My example in the handout is twelve more than the quotient of fifteen minus nine (that was in parentheses) and three. So, the 15 minus nine they would do first to get six, and then they would find the quotient of six and three, which would be two. And then 12 more than that would be 14. So, that’s really challenging and that takes the difficulty up a notch for sure.

Another way to differentiate is to include exponents like I mentioned before, and you’ll want these problems to be at least four steps. Four or five steps I think is good for green. And then I think this goes without saying, but in this green level, the PEMDAS acronym is not visible. They won’t need it. They’ll know how to interpret it and use it.

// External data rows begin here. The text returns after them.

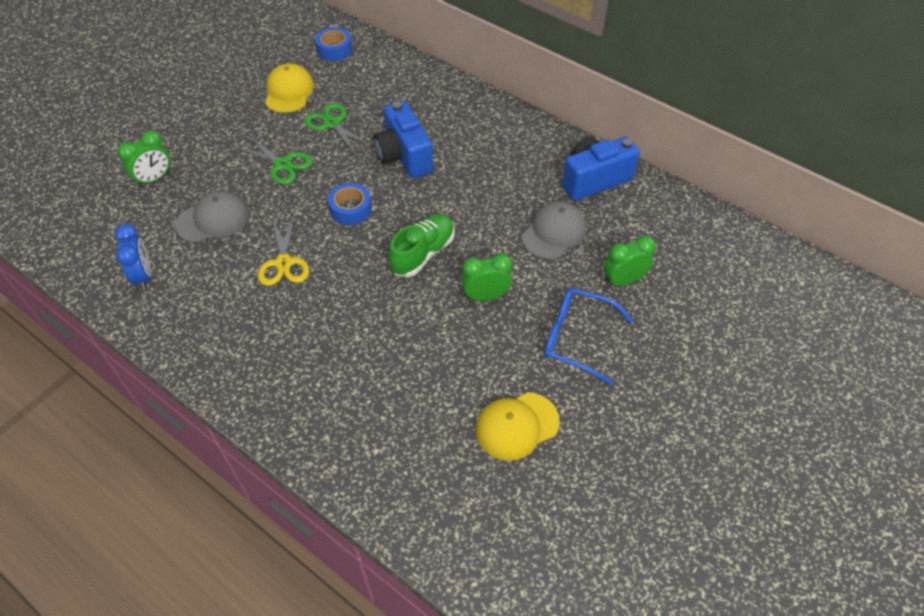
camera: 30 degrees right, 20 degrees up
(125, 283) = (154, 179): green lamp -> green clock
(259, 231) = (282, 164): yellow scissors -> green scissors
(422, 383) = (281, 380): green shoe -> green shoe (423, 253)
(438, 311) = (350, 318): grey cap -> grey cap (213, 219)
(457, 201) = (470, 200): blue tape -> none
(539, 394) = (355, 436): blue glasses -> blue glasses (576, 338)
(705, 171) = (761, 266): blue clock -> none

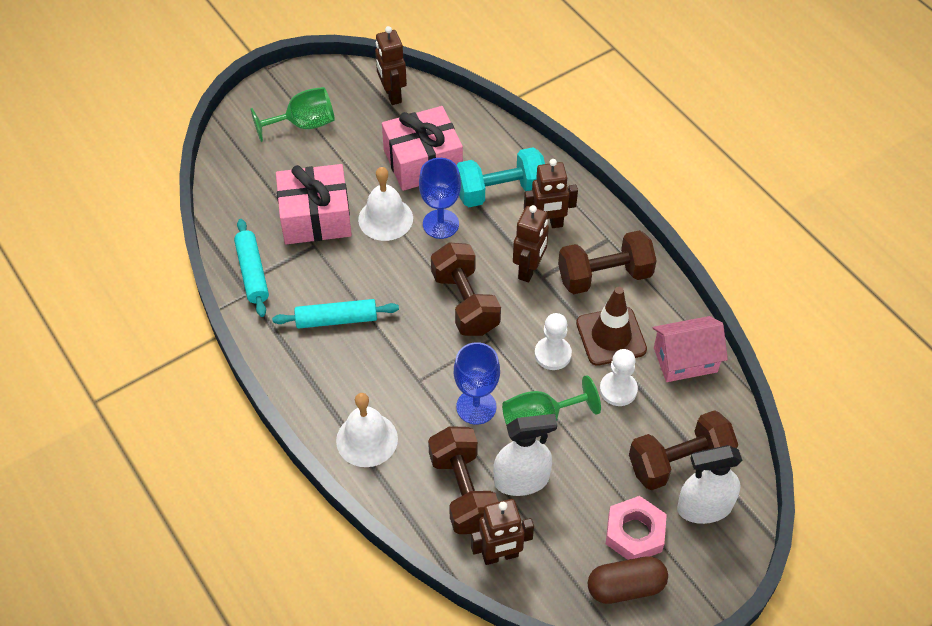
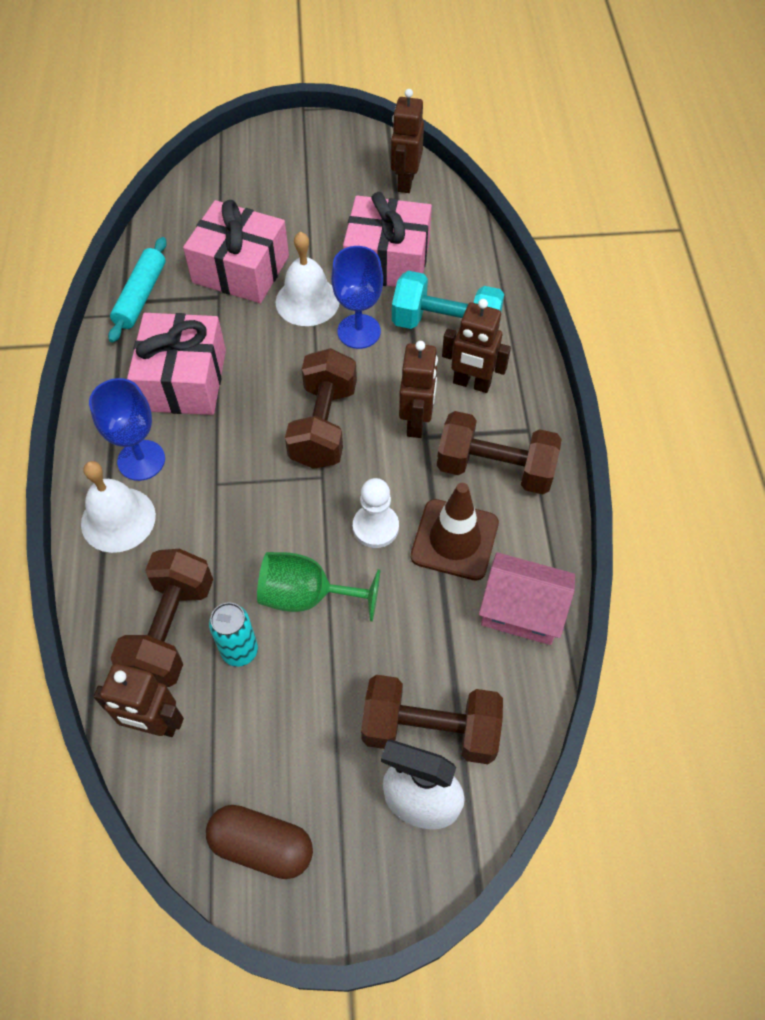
camera: 30 degrees right, 5 degrees up
(304, 124) = (298, 175): green goblet -> none
(336, 319) = (183, 380): turquoise rolling pin -> pink gift
(476, 407) = (252, 543): blue goblet -> blue goblet (141, 460)
(521, 480) = (240, 651): white spray bottle -> turquoise can
(529, 270) = (416, 422): brown robot -> brown robot turned 45 degrees counterclockwise
(618, 389) = (419, 605): white pawn -> none
(634, 533) = (319, 785): pink nut -> none

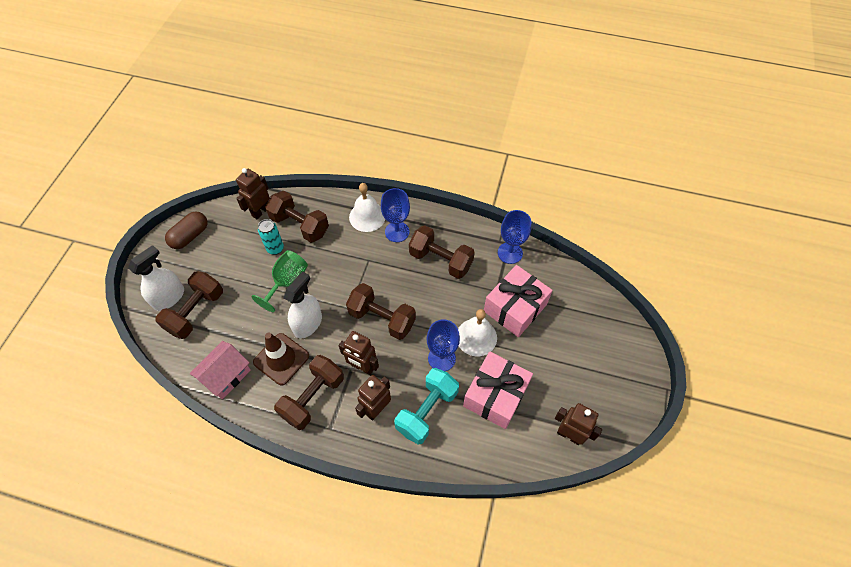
camera: 110 degrees right, 0 degrees up
(141, 296) = (510, 253): turquoise rolling pin -> blue goblet
(183, 380) = (441, 260): pink gift -> brown dumbbell
(375, 527) = (308, 324): white pawn -> white spray bottle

Let’s look at another fifth-grade standard. This one is comparing decimals to the thousandths place. I think the tricky thing with this standard is when the decimals are different lengths, like when one goes to the tenths place, and one goes to the thousandths place.

So, for red questions, you’ll want to make sure that these have the same number of digits, and you can also provide a place value chart for support.

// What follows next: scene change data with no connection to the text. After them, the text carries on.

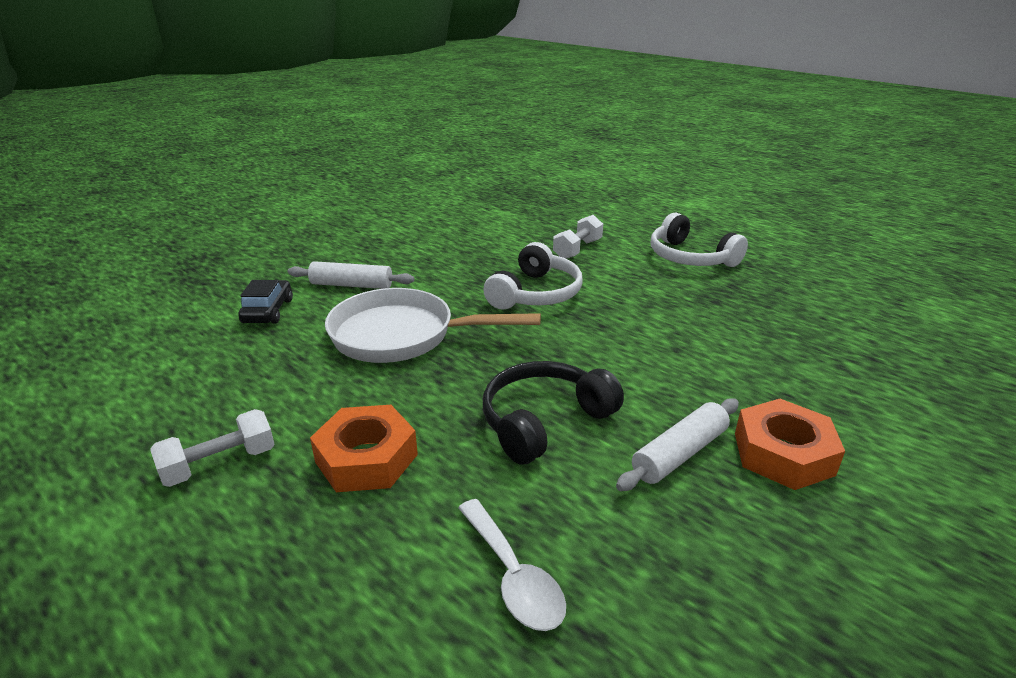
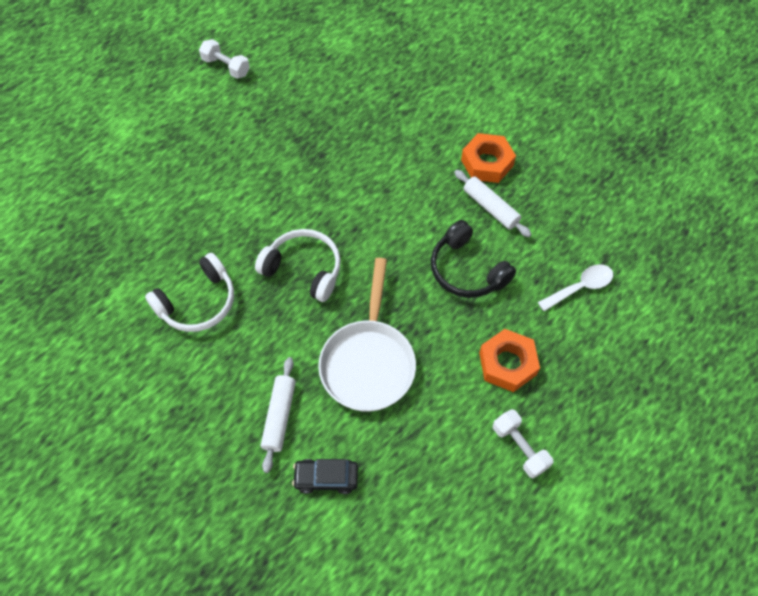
camera: 90 degrees left, 30 degrees up
(577, 249) = (221, 234): white dumbbell -> white dumbbell (226, 67)
(690, 257) = (246, 155): white headphones -> white headphones (198, 302)

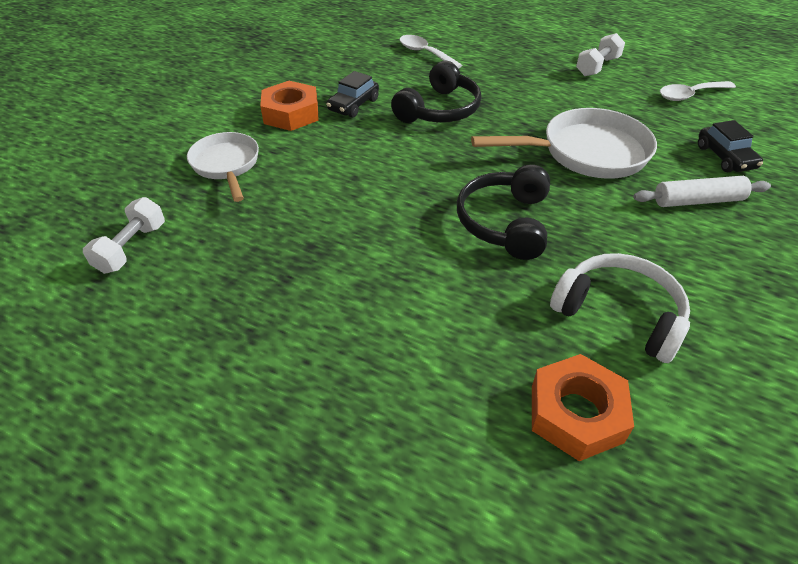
camera: 105 degrees left, 15 degrees down
(226, 67) = (110, 429): white dumbbell -> white dumbbell (132, 248)
(304, 269) = (504, 222): white headphones -> black headphones
(424, 118) = (226, 165): none -> white pan
(438, 515) = (690, 95): none -> white spoon
(490, 207) = (353, 105): white rolling pin -> black car
(507, 363) = (526, 79): orange nut -> orange nut (576, 414)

For yellow questions, you won’t need a place value chart, and you also want to provide examples where the decimals are not the same number of digits. For example, have them compare 6.5 to 6.375. It’s also a little bit harder if these decimals are written horizontally. So, I would recommend doing that in this yellow level.

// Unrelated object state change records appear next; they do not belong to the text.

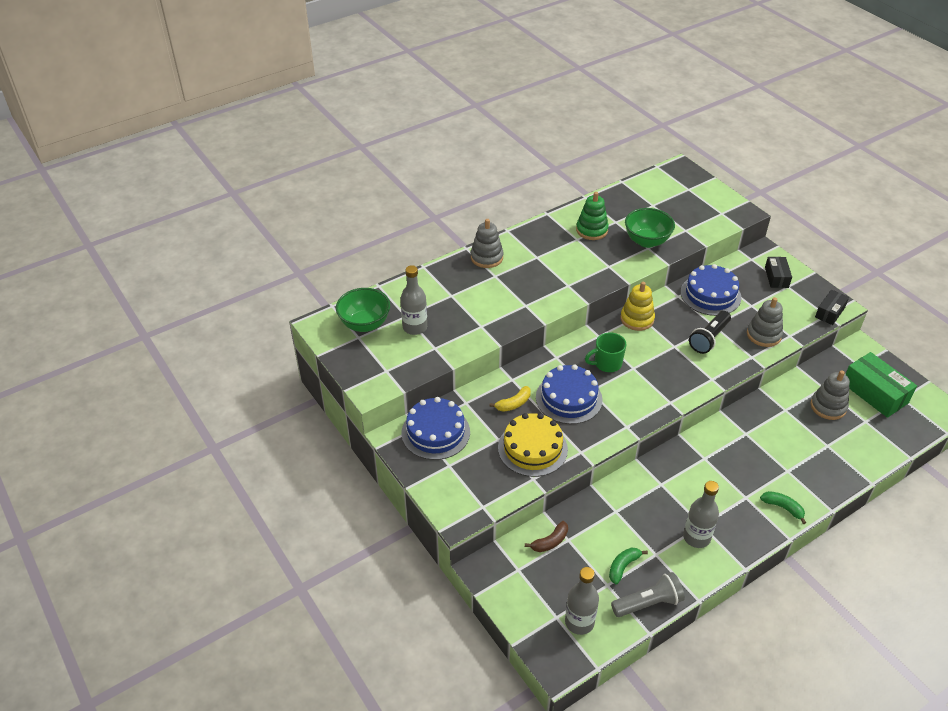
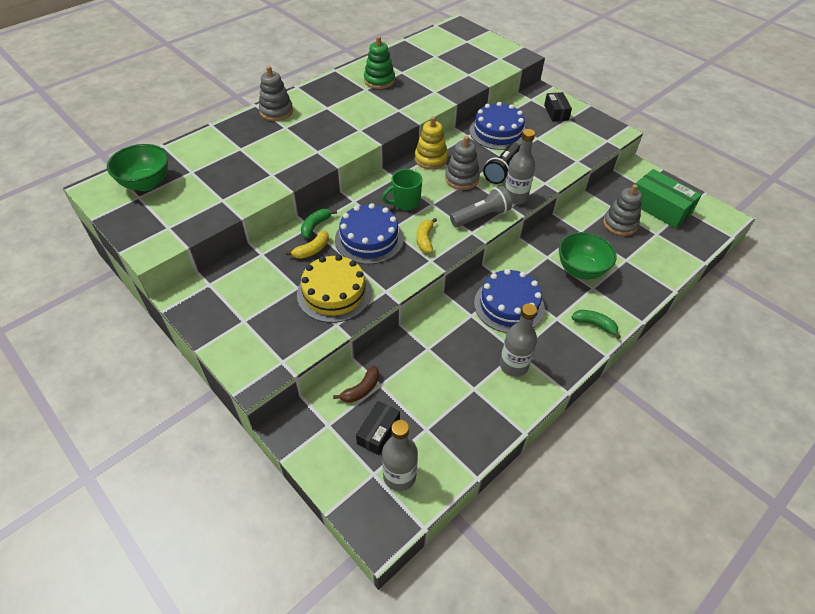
camera: 10 degrees left, 5 degrees up
(415, 327) = (201, 182): grey bottle -> grey bottle (515, 197)
(435, 432) = (229, 288): blue cake -> blue cake (509, 305)
(623, 405) = (425, 239): none -> yellow banana
(623, 567) = (441, 407): green banana -> green banana (315, 226)
(646, 241) = (433, 86): green bowl -> green bowl (581, 270)
(648, 603) = (472, 443): grey flashlight -> grey flashlight (481, 216)
(763, 335) = (553, 162): grey stacking toy -> grey stacking toy (461, 179)
(830, 312) = (609, 138): black box -> black box (378, 432)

For green questions, the comparison statement can be written in different forms. So, you can write one decimal in expanded form, and then the other in word form, and they have to change them back to standard form before they compare.

You can also extend this to compare three or more decimals, which leads me to my next idea. You can give them scores from a sporting event and have them put those scores in order from first place to third place.

What’s neat about this idea is they’ll have to consider when you want a lower score, like in swimming or other racing events, and when you would want a higher score, like in gymnastics or figure skating. I love that these questions tie in that real-world connection, and it also gives them a little bit of challenge.

All right, well, that was my final example for today. Hopefully, these examples got your wheels turning as to how you can create scaffolded and differentiated question sets. And again, even if you don’t teach third, fourth or fifth grade, I think a lot of these examples that we went through you can also apply to your own grade level.

So, let’s go ahead and wrap up with today’s teaching tip of the week. This one is another techy tip that I have found to be extremely helpful, because sometimes I close a tab too soon, or sometimes it’s by complete accident. But if you do that there is absolutely no need to panic. So, here’s what you do.

Go to the tab bar at the top of your screen, and you’ll see a plus sign there. Now normally, when you click on that plus sign, it will open a new tab. But this time, you’re going to right-click on it. And when you do that, you’ll see an option that says reopen closed tab. So, if you click on that, it will restore the tab that you just closed. So, the next time you accidentally close the tab, there is no need to panic.

All right. Well, that is all for today’s episode. I hope you’ve enjoyed it. Have a great week, and I will see you next Tuesday.